Era quase meio-dia e Nick Ut achava que o trabalho estava no fim. Ele já havia fotografado gente morrendo de tudo que é jeito e decidiu voltar para a estrada onde estavam os outros fotógrafos. No caminho, escutou um barulho de avião. Era um A-1 Skyraider, que mergulhou carregado de napalm sobre a aldeia de Trang Bang.
Não havia ninguém no lugar. Ou pelo menos era o que todo mundo acreditava. Por isso, a surpresa quando crianças começaram a aparecer correndo, fugindo da fumaça e do fogo. Uma senhora surgiu com um bebê de 1 ano no colo, pedindo que ajudassem o seu neto.
Imediatamente, formou-se um comitê de fotojornalistas para registrar o drama. Ut assistiu à morte do garoto na lente de sua Leica. Antes de recolher a câmera, notou no canto do visor a chegada de uma menina nua com os braços abertos. Correu na direção da garotinha e liquidou seu oitavo rolo de filme.
Era 8 de junho de 1972. Algumas horas depois, sua foto seria o ícone da Guerra do Vietnã. Depois de revelar os negativos e de fazer cópias 5×7 polegadas da imagem, a foto de Ut quase morreu nas mãos de Carl Robinson, um dos editores da Associated Press. “Lamento, mas acho que não poderemos usá-la”, disse Robinson, citando o código de ética da empresa.
A razão: o nu frontal da criança. Mas, antes que a imagem fosse arquivada, seu chefe Horst Faas e o repórter Peter Arnett chegaram do almoço.

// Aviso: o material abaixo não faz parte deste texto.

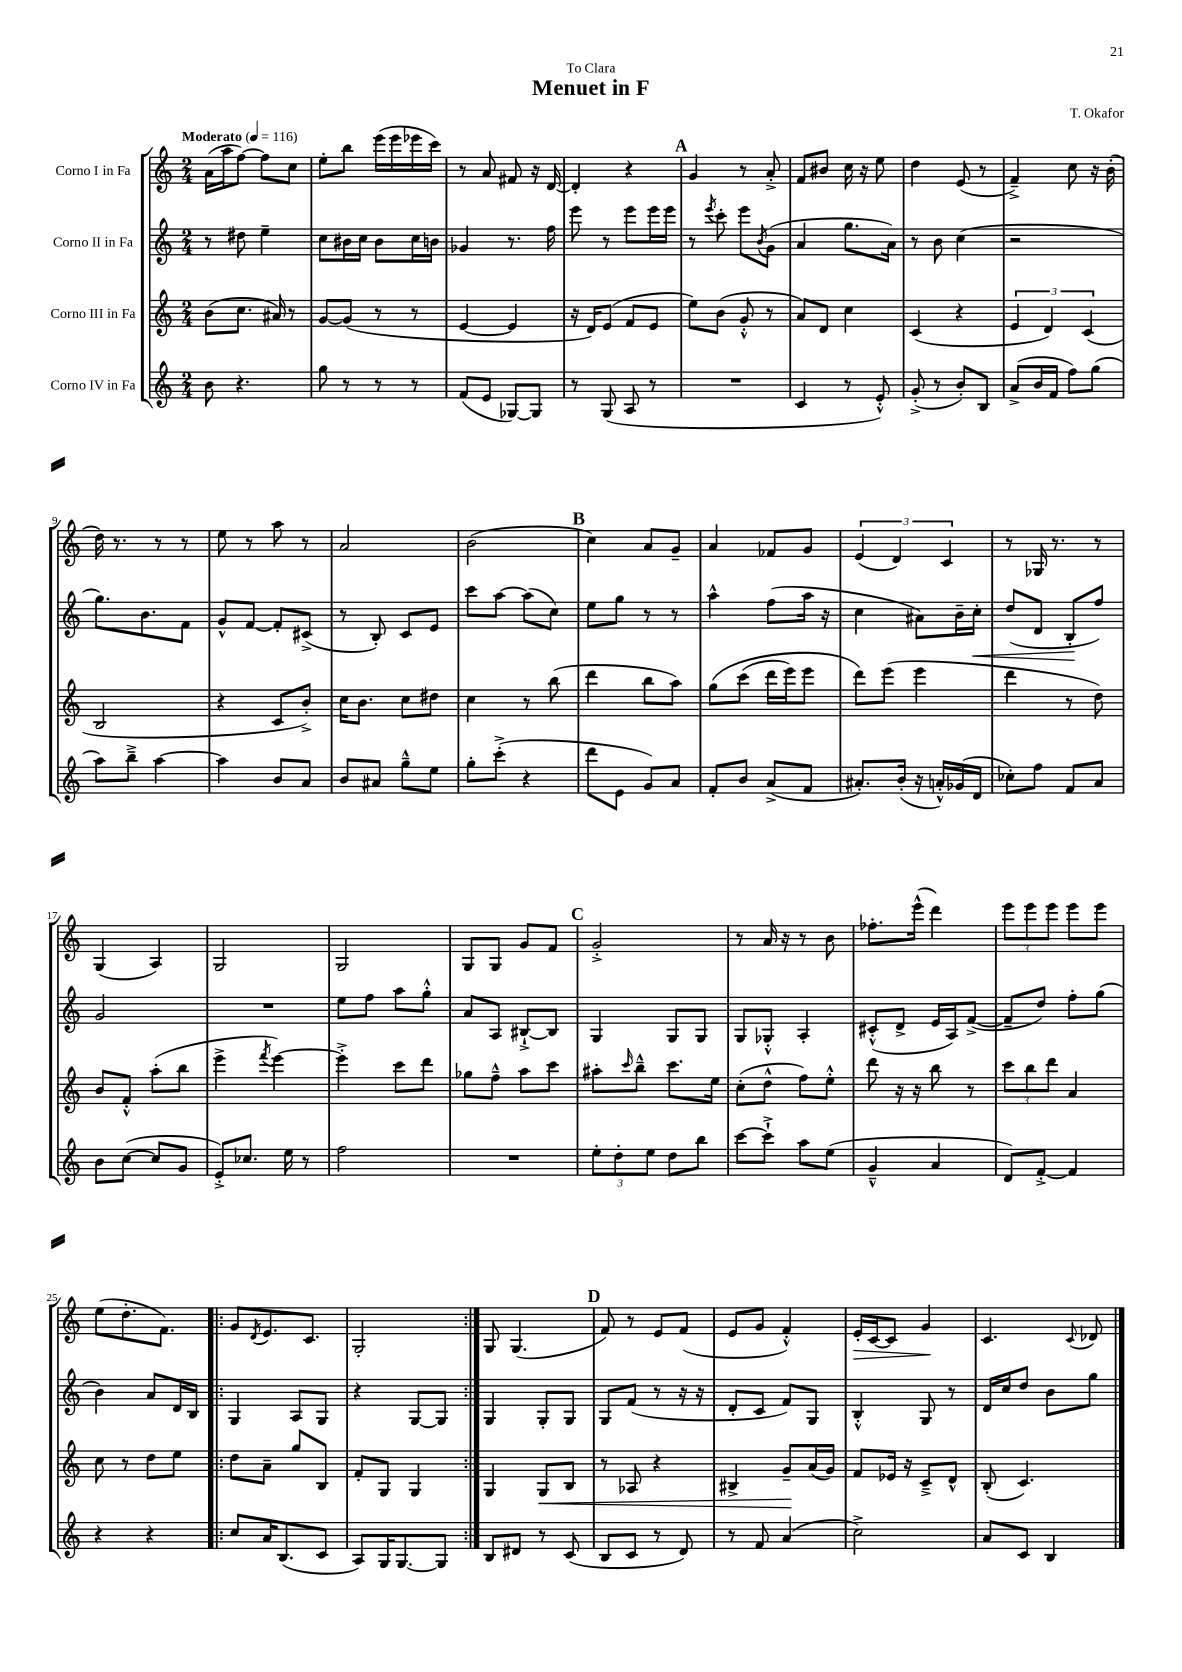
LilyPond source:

\header { title = "Menuet in F" composer = "T. Okafor" dedication = "To Clara" }
<<
\new StaffGroup <<
\new Staff = "s0" \with { instrumentName = "Corno I in Fa" } {
    \clef treble \key c \major \numericTimeSignature \time 2/4 \tempo "Moderato" 4 = 116
    a'16( a''16 f''8~) f''8 c''8 |
    e''8-. b''8 e'''16( e'''16 ees'''16 c'''16) |
    r8 a'8 fis'8 r16 d'16~ |
    d'4-. r4 |
    \mark \markup { \bold "A" } g'4 r8 a'8-.-> |
    f'8 bis'8 c''16 r16 e''8 |
    d''4 e'8( r8 |
    f'4--->) c''8 r16 b'16-.( |
    d''16) r8. r8 r8 |
    e''8 r8 a''8 r8 |
    a'2 |
    b'2( |
    \mark \markup { \bold "B" } c''4) a'8 g'8-- |
    a'4 fes'8 g'8 |
    \tuplet 3/2 { e'4( d'4) c'4 } |
    r8 ges16 r8. r8 |
    g4( a4) |
    g2 |
    g2 |
    g8 g8 g'8 f'8 |
    \mark \markup { \bold "C" } g'2-.-> |
    r8 a'16 r16 r8 b'8 |
    fes''8.-. e'''16-^( d'''4) |
    \tuplet 3/2 { e'''8 e'''8 e'''8 } e'''8 e'''8 |
    e''8( d''8.-. f'8.) |
    \repeat volta 2 { g'8 \acciaccatura { d'8 } e'8. c'8. |
    g2-. | }
    g8 g4.( |
    \mark \markup { \bold "D" } f'8) r8 e'8 f'8( |
    e'8 g'8 f'4-.-^) |
    e'16-.\> c'16~ c'8 g'4\! |
    c'4. \appoggiatura { c'8 } des'8 \bar "|." |
}
\new Staff = "s1" \with { instrumentName = "Corno II in Fa" } {
    \clef treble \key c \major \numericTimeSignature \time 2/4
    r8 dis''8 e''4-- |
    c''8 bis'16 c''16 bis'8 c''16 b'16 |
    ges'4 r8. f''16 |
    e'''8 r8 e'''8 e'''16 e'''16 |
    \mark \markup { \bold "A" } r8 \acciaccatura { e'''8 } c'''8-. e'''8 \acciaccatura { b'8 } g'8( |
    a'4 g''8. a'16) |
    r8 b'8 c''4( |
    r2 |
    g''8.) b'8. f'8 |
    g'8-^ f'8~ f'8-. cis'8->( |
    r8 b8-.) c'8 e'8 |
    c'''8 a''8~ a''8( c''8) |
    \mark \markup { \bold "B" } e''8 g''8 r8 r8 |
    a''4-^ f''8( a''16 r16 |
    c''4 ais'8) b'16-- c''16-.\< |
    d''8( d'8 b8-.\! f''8) |
    g'2 |
    R2 |
    e''8 f''8 a''8 g''8-.-^ |
    a'8 a8 bis8~-!-> bis8 |
    \mark \markup { \bold "C" } g4 g8 g8 |
    g8 ges8-.-^ a4-. |
    cis'8-.-^( d'8-> e'16 a16) f'8~->( |
    f'8-- d''8) f''8-. g''8( |
    b'4) a'8 d'16 b16 |
    \repeat volta 2 { g4 a8 g8 |
    r4 g8~ g8 | }
    g4 g8-. g8 |
    \mark \markup { \bold "D" } g8 f'8( r8 r16 r16 |
    d'8-. c'8 f'8) g8 |
    b4-.-^ g8 r8 |
    d'16 c''16 d''8 b'8 g''8 \bar "|." |
}
\new Staff = "s2" \with { instrumentName = "Corno III in Fa" } {
    \clef treble \key c \major \numericTimeSignature \time 2/4
    b'8( c''8. ais'16) r8 |
    g'8~ g'8( r8 r8 |
    e'4~ e'4 |
    r16 d'16) e'8( f'8 e'8 |
    \mark \markup { \bold "A" } e''8) b'8( g'8-.-^ r8 |
    a'8) d'8 c''4 |
    c'4( r4 |
    \tuplet 3/2 { e'4 d'4) c'4( } |
    b2 |
    r4 c'8 b'8-.->) |
    c''16 b'8. c''8 dis''8 |
    c''4 r8 b''8( |
    \mark \markup { \bold "B" } d'''4 b''8 a''8) |
    g''8\( c'''8( d'''16 e'''16) e'''8 |
    d'''8\) e'''8( e'''4 |
    d'''4 r8 d''8) |
    b'8 f'8-.-^ a''8-.( b''8 |
    e'''4-> \acciaccatura { f'''8 } e'''4~) |
    e'''4-.-> c'''8 d'''8 |
    ges''8 f''8---^ a''8 c'''8 |
    \mark \markup { \bold "C" } ais''8-. \grace { c'''16 } b''8---^ c'''8. e''16 |
    c''8-.( d''8-^ f''8) e''8-.-^ |
    d'''8 r16 r16 b''8 r8 |
    \tuplet 3/2 { c'''8 b''8 d'''8 } a'4 |
    c''8 r8 d''8 e''8 |
    \repeat volta 2 { d''8 a'8-- g''8 b8 |
    f'8-. g8 g4 | }
    g4 g8\< b8 |
    \mark \markup { \bold "D" } r8 aes8 r4 |
    bis4-> g'8--\! a'16( g'16) |
    f'8 ees'16 r16 c'8---> d'8-^ |
    b8-.( c'4.) \bar "|." |
}
\new Staff = "s3" \with { instrumentName = "Corno IV in Fa" } {
    \clef treble \key c \major \numericTimeSignature \time 2/4
    b'8 r4. |
    g''8 r8 r8 r8 |
    f'8( e'8 ges8~) ges8 |
    r8 g8( a8 r8 |
    \mark \markup { \bold "A" } R2 |
    c'4 r8 e'8-.-^) |
    g'8-.->( r8 b'8-.) b8 |
    a'8->( b'16 f'16 f''8) g''8( |
    a''8) b''8---> a''4~ |
    a''4 b'8 a'8 |
    b'8 ais'8 g''8---^ e''8 |
    g''8-. c'''8-.->( r4 |
    \mark \markup { \bold "B" } d'''8 e'8 g'8) a'8 |
    f'8-. b'8 a'8->( f'8 |
    ais'8.-.) b'16-.( r16 a'16-.-^) ges'16( d'16 |
    ces''8-.) f''8 f'8 a'8 |
    b'8 c''8~( c''8 g'8 |
    e'8-.->) ces''8. e''16 r8 |
    f''2 |
    R2 |
    \mark \markup { \bold "C" } \tuplet 3/2 { e''8-. d''8-. e''8 } d''8 b''8 |
    c'''8~ c'''8-!-> a''8 e''8( |
    g'4---^ a'4 |
    d'8) f'8~-.-> f'4 |
    r4 r4 |
    \repeat volta 2 { c''8 a'16 b8.( c'8 |
    a8) g16 g8.~ g8 | }
    b8 dis'8 r8 c'8( |
    \mark \markup { \bold "D" } b8 c'8 r8 d'8) |
    r8 f'8 a'4( |
    c''2->) |
    a'8 c'8 b4 \bar "|." |
}
>>
>>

- Quem fez esta foto?, gritou Faas
- Foi o Nick, respondeu um editor.
- O que ela ainda está fazendo aqui?, perguntou Faas. Transmitam já para Nova York.
No dia seguinte, a imagem da garotinha nua, ardendo em napalm, estampou os jornais do mundo inteiro. Os protestos pacifistas se intensificaram: Londres, Paris, Tóquio, Washington. Talvez não tenha mudado de fato os rumos da guerra. Afinal, desde 1968, a maioria dos americanos já estava insatisfeita com o conflito.
Em novembro de 1971, o presidente Richard Nixon anunciou o fim das operações terrestres no Vietnã do Sul. No momento da foto, sete meses depois, quase todas as unidades de combate dos EUA já haviam deixado a região. Mas a imagem é tão forte que até hoje muitos veteranos agradecem a Nick Ut por terem saído daquele inferno mais cedo.
Se não alterou o curso da guerra, a foto mudou a vida de Ut. Ele tinha 21 anos. Aos 22, ganhou o Prêmio Pulitzer. Naquela manhã, após registrar a última imagem, viu as costas descamadas da garota - o napalm adere à pele, queima os músculos e funde os ossos - e chorou. Correu na direção da menina, pegou-a nos braços e levou-a até o carro da Associated Press. Duvidou que ela chegasse viva ao hospital de Cu Chi.
Durante o trajeto, Kim Phuc Phan Thi, de 9 anos, balbuciava: “Estou morrendo. Estou morrendo”. Segundo Ut, o hospital era uma pocilga, com corpos espalhados, gente ferida e moribunda por todos os lados. Na entrada, pediu que um médico cuidasse da criança. “Não podemos fazer nada”, foi a resposta.
Irritado, ele tirou do bolso o crachá da Associated Press, fez ameaças que não podia cumprir, até que a levassem dali. Dias depois, Christopher Wain, correspondente da TV britânica ITN, buscou informações sobre Kim no hospital. “Perguntei como ela estava e a enfermeira foi seca: ‘Deve morrer amanhã ou depois de amanhã’”.
Mas Kim sobreviveu. Foi transferida para Saigon, passou um ano internada e voltou para Trang Bang. Virou estudante de medicina e recebeu autorização para completar o curso em Cuba, onde começou a namorar um colega vietnamita.
Achou que a família nunca permitiria o casamento, porque ele era do Vietnã do Norte. Finalmente, obteve permissão para passar a lua de mel em Moscou e, na volta, durante escala no Canadá, pediu asilo - e recebeu. Hoje, vive perto de Toronto com a família, o marido e dois filhos. Nick Ut mora em Los Angeles e ainda trabalha para a Associated Press. Até hoje, o caminho dos dois se cruza de vez em quando.